Rewrite the material below with "pravidelných" changed to "častých", keeping every other word and line as it is.

┌──

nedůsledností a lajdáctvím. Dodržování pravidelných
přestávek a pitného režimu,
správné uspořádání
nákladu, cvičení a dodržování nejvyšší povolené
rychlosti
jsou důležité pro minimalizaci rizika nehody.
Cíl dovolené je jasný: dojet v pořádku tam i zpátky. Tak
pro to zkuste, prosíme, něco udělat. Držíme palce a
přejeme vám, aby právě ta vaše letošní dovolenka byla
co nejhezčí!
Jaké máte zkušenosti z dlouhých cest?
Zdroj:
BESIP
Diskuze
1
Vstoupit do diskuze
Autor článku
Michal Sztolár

└──

SOLUTION TO THIS TASK -
nedůsledností a lajdáctvím. Dodržování častých
přestávek a pitného režimu,
správné uspořádání
nákladu, cvičení a dodržování nejvyšší povolené
rychlosti
jsou důležité pro minimalizaci rizika nehody.
Cíl dovolené je jasný: dojet v pořádku tam i zpátky. Tak
pro to zkuste, prosíme, něco udělat. Držíme palce a
přejeme vám, aby právě ta vaše letošní dovolenka byla
co nejhezčí!
Jaké máte zkušenosti z dlouhých cest?
Zdroj:
BESIP
Diskuze
1
Vstoupit do diskuze
Autor článku
Michal Sztolár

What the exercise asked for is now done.